Berauschendes Theater - spannend und rasant!
„Faust. Eine Tragödie“ von Johann Wolfgang von Goethe am Vorarlberger Landestheater
Dagmar Ullmann-Bautz · Apr 2025 · Theater

Soll oder muss man „Faust“ heute noch spielen? Diese Frage steht zu Beginn der Ankündigung auf der Homepage des Vorarlberger Landestheaters – und das Publikum ist nach der Premiere in Bregenz einer Meinung: Ja, man muss! Das Landestheater präsentierte einen „Faust“, wie er spannender und fesselnder kaum sein könnte – Schauspielkunst vom Feinsten, voller kreativer Ideen, mit einem Tempo und Rhythmus, dem man von der ersten bis zur letzten Minute fast atemlos folgt.

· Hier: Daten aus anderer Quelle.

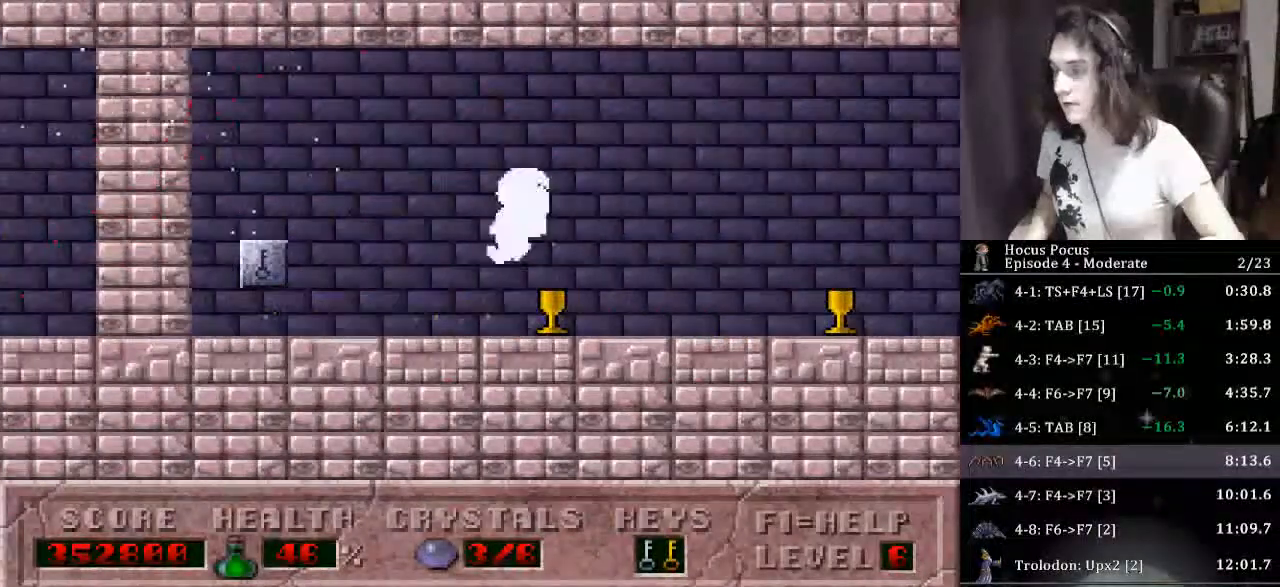
{"keys": ["left"], "events": []}
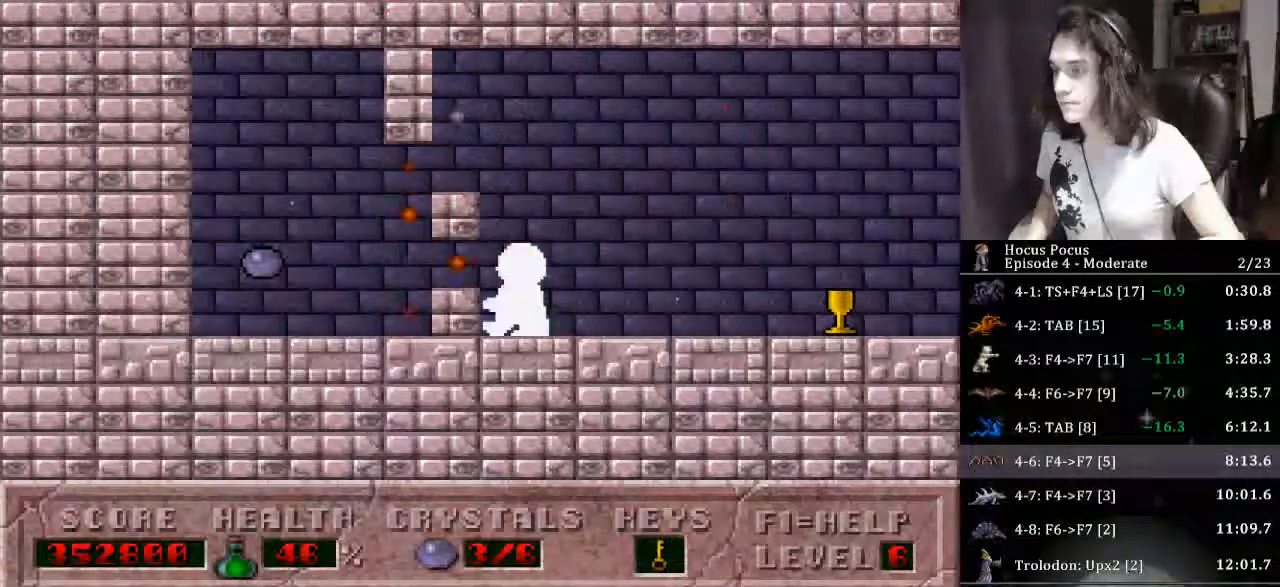
{"keys": ["right"], "events": [[433, "right", "down"], [467, "left", "up"]]}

Wahnwitziger Reigen radikal gekürzt

In der energiegeladenen, körperbetonten Inszenierung von Max Merker und im klugen wie eindrucksvollen Bühnenbild von Damian Hitz entfaltet sich ein wahnwitziger Reigen zwischen den drei Hauptfiguren Faust, Mephisto und Margarete – gespielt von Luzian Hirzel, Milva Stark und Rebecca Hammermüller. In der stark gekürzten Fassung von Dramaturg Martin Bieri – der Abend dauert nur 90 Minuten – ist alles enthalten: Goethes Geschichte wird mit großer Empathie und stringenter Klarheit erzählt, ohne dass Tragödie oder Komödie zu kurz kommen. Im Gegenteil – beides trifft in dieser komprimierten Form das Publikum mit voller Wucht.

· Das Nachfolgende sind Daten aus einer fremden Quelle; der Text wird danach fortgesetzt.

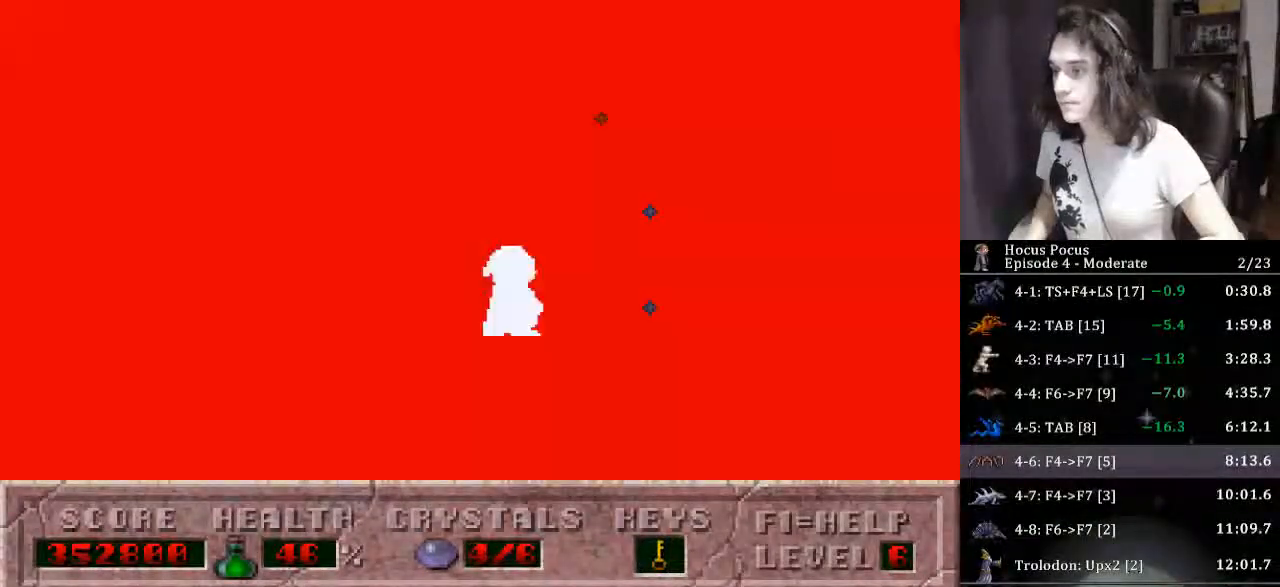
{"keys": ["right"], "events": []}
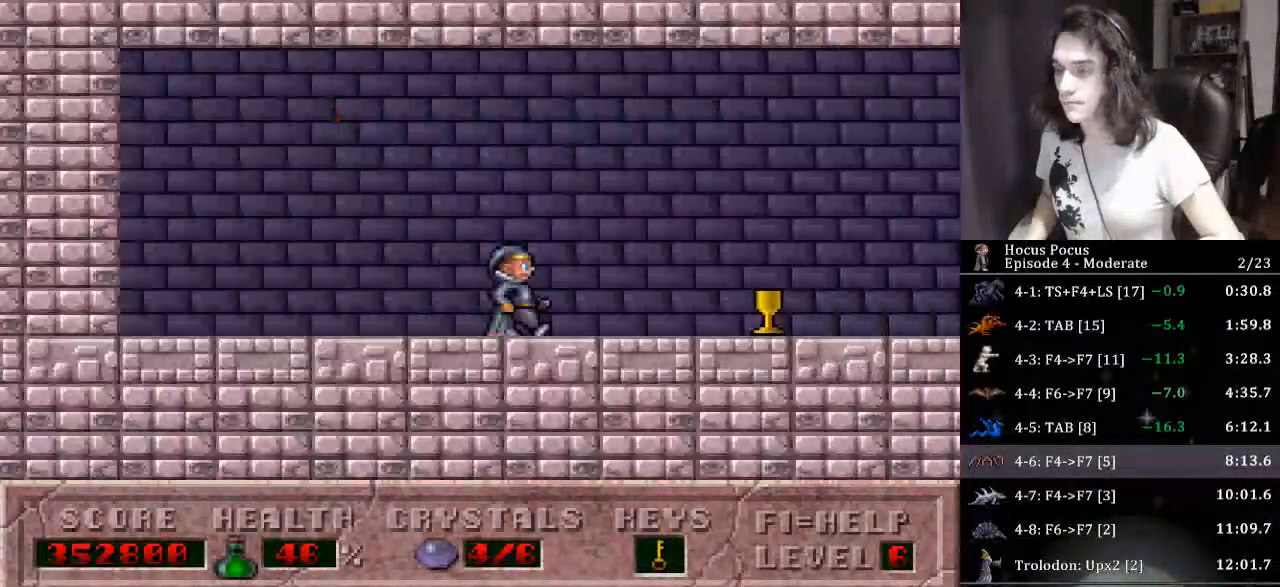
{"keys": ["right"], "events": []}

Raum für Worte, Sehnsucht und Abgrund

Die große Bühne bleibt leer und gibt dem wortgewaltigen Text, dem tiefen Sehnen und der tragischen Dimension des Stücks den nötigen Raum. Eine kleine, fahrbare Bühne – ein in sich geschlossener Raum – wird ein- und ausgefahren, dient als Fausts Studierzimmer, als Margaretes Zimmer, als Hexenküche, als Kerker. Sie symbolisiert die Enge, aus der es auszubrechen gilt.

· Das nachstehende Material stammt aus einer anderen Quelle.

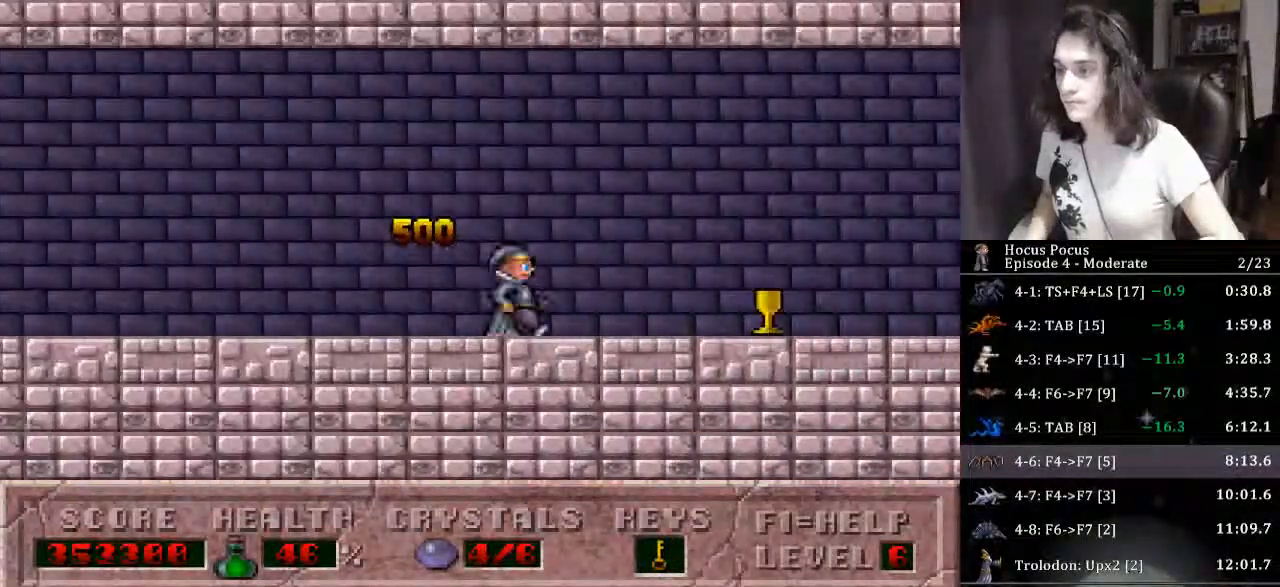
{"keys": ["right"], "events": []}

Kleines aber großartiges Ensemble

Luzian Hirzel beeindruckt als Faust mit einer großen Bandbreite an Ausdruck – zwischen Frustration, Verzweiflung und Sehnsucht, zwischen Gier und Erfüllung, zwischen Hybris und Ohnmacht. Milva Stark überzeugt als Mephisto mit einer Intensität und Ausdruckskraft, die einem den Atem rauben – ein düsterer Verführer, dem man nicht entkommen kann. Auch Rebecca Hammermüller verleiht Margarete mit ihrer entfesselten Spielfreude eine besonders berührende Mischung aus Empathie, Klugheit und Stärke. Beide Darstellerinnen – Stark und Hammermüller – beeindrucken zudem in zahlreichen weiteren Rollen – besonders im dynamischen Wechselspiel zwischen zwei Figuren.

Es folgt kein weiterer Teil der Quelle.